[Items from a dataset]
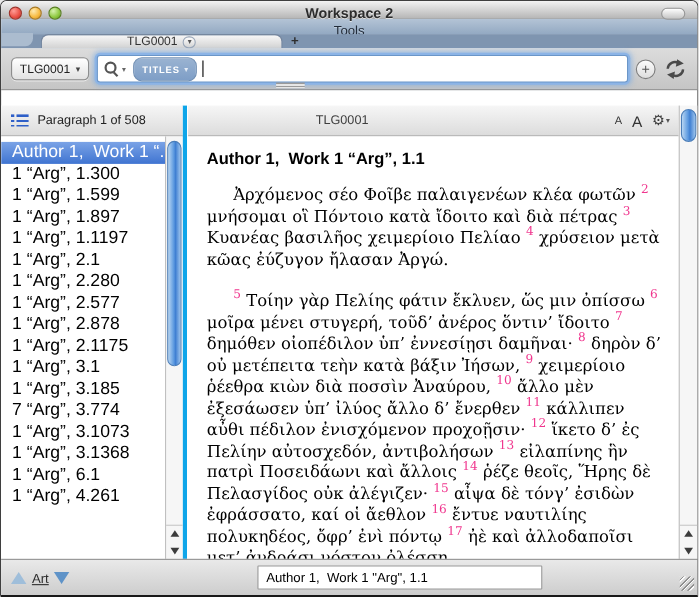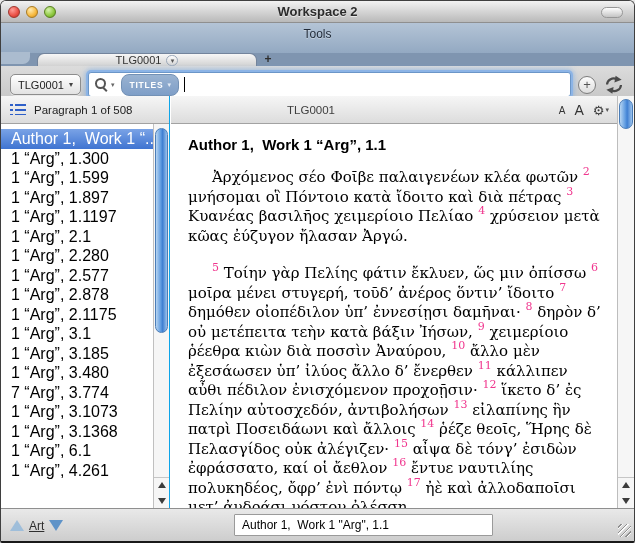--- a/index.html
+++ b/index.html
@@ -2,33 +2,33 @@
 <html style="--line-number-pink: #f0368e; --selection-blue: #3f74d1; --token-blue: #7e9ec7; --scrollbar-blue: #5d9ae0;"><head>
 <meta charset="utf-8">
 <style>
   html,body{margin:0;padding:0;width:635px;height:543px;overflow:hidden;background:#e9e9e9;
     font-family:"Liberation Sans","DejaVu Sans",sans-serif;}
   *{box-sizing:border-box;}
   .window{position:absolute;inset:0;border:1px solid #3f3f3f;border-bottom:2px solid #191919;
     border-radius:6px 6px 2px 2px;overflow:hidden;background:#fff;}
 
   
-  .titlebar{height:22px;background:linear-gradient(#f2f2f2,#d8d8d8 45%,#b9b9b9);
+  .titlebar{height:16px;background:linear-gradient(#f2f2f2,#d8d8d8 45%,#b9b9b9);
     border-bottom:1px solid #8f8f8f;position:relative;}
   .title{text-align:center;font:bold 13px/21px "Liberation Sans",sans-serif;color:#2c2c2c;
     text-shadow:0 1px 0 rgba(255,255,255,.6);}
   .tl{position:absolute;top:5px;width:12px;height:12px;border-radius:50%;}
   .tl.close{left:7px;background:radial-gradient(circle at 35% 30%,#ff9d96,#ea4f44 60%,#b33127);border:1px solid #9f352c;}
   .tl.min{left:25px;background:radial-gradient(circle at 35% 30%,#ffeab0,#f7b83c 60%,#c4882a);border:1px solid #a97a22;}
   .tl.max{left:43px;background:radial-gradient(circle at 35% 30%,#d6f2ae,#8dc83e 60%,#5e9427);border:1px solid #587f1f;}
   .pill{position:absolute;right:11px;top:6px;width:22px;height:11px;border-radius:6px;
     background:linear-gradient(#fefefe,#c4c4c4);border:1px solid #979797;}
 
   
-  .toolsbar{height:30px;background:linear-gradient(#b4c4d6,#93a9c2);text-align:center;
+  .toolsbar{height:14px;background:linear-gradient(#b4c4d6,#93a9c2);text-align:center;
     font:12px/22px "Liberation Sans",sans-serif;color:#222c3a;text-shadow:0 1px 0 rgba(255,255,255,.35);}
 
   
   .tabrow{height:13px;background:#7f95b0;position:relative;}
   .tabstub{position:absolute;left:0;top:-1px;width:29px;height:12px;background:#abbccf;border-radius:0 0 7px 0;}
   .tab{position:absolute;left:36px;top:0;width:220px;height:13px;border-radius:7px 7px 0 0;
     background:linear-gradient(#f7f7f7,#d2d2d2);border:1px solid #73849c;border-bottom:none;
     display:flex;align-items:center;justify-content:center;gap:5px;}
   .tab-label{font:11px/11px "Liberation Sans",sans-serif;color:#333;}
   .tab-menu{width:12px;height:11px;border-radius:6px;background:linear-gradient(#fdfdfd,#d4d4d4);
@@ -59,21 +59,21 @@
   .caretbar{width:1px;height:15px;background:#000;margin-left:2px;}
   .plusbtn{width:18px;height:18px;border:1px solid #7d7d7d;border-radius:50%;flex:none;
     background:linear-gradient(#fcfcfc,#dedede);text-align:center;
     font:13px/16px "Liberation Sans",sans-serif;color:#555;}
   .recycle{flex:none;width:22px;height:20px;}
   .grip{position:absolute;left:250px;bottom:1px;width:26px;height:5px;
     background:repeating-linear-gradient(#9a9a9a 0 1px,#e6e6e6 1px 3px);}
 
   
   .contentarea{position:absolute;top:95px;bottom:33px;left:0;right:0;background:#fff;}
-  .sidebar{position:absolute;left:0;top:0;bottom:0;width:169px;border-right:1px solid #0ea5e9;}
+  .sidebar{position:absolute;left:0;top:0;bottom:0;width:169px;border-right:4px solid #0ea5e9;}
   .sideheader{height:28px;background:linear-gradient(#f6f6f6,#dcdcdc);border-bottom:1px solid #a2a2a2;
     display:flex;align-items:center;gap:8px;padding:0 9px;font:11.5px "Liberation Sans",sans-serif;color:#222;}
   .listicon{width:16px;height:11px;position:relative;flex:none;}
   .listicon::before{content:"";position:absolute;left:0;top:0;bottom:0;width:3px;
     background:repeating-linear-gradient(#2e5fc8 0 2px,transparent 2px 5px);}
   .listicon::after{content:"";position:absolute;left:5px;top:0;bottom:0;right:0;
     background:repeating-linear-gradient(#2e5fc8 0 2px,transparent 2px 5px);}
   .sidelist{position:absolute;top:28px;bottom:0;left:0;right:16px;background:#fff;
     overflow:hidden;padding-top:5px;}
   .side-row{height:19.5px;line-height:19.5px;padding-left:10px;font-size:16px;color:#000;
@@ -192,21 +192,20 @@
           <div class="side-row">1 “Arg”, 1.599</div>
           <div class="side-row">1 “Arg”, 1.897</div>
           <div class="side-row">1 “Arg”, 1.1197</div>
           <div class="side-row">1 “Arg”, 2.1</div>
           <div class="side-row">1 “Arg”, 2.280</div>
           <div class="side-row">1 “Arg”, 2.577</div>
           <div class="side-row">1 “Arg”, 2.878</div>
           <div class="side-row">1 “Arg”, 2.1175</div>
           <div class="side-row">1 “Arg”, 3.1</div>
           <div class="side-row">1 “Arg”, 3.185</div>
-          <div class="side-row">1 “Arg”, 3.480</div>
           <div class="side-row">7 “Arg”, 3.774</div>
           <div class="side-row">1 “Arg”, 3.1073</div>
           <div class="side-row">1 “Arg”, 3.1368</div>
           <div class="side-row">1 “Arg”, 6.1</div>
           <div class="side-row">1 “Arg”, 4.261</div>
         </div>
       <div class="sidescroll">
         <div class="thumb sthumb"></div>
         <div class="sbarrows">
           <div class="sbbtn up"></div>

* * *

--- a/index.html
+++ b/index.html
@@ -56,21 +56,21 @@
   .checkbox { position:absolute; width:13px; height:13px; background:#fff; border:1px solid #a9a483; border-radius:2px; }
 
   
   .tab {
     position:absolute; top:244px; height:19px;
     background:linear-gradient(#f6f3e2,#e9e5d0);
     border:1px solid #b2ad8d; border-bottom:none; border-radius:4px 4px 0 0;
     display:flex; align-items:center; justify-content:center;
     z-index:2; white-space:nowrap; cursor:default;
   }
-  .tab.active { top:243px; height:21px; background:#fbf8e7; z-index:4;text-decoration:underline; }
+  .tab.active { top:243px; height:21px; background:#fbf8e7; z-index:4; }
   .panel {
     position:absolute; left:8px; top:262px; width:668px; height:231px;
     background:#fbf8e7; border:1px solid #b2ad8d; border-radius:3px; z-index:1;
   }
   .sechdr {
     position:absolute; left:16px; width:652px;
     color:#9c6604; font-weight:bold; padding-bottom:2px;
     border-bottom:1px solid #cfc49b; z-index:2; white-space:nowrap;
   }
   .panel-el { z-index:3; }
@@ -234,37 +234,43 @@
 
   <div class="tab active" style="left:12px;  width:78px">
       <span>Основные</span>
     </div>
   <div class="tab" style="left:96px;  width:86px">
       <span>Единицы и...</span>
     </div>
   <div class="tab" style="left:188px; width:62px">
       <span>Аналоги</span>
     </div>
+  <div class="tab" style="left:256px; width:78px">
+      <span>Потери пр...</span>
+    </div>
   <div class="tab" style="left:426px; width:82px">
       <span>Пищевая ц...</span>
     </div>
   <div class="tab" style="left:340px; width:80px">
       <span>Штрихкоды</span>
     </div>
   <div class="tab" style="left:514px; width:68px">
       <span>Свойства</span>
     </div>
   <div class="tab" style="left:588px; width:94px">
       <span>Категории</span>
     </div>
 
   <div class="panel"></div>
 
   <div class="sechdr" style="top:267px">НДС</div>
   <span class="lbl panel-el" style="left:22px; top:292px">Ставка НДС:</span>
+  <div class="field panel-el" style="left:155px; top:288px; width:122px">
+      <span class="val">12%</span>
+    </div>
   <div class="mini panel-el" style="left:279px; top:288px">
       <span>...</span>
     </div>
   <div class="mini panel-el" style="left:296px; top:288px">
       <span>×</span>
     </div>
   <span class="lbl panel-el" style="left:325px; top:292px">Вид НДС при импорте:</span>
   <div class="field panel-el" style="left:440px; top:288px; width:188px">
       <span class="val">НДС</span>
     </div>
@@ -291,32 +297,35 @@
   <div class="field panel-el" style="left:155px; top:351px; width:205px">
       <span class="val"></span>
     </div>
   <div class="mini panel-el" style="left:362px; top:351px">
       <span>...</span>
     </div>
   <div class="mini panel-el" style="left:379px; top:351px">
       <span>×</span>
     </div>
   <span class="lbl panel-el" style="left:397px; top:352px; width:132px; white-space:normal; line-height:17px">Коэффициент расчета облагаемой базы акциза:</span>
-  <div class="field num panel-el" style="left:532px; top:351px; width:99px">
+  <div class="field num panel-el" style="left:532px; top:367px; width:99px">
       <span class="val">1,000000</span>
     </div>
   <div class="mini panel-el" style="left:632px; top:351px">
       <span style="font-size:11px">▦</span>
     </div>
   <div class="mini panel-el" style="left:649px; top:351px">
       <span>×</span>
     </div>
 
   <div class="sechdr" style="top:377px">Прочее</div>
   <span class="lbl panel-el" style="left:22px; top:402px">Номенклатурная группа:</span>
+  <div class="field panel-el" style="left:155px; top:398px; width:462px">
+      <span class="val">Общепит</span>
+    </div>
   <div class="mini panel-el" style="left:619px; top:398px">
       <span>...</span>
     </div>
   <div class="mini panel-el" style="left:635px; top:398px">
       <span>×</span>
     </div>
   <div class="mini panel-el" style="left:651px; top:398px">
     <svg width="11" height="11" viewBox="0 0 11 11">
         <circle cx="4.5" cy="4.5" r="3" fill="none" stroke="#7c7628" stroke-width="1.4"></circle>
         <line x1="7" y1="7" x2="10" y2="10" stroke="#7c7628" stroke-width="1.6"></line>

→ **TASK DESCRIPTION**:
Pull out every line of the entries that includes the word "align".

→ **RESPONSE BOX**:
   .title{text-align:center;font:bold 13px/21px "Liberation Sans",sans-serif;color:#2c2c2c;
-  .toolsbar{height:30px;background:linear-gradient(#b4c4d6,#93a9c2);text-align:center;
+  .toolsbar{height:14px;background:linear-gradient(#b4c4d6,#93a9c2);text-align:center;
     display:flex;align-items:center;justify-content:center;gap:5px;}
     background:linear-gradient(#fcfcfc,#dedede);text-align:center;
     display:flex;align-items:center;gap:8px;padding:0 9px;font:11.5px "Liberation Sans",sans-serif;color:#222;}
     display:flex; align-items:center; justify-content:center;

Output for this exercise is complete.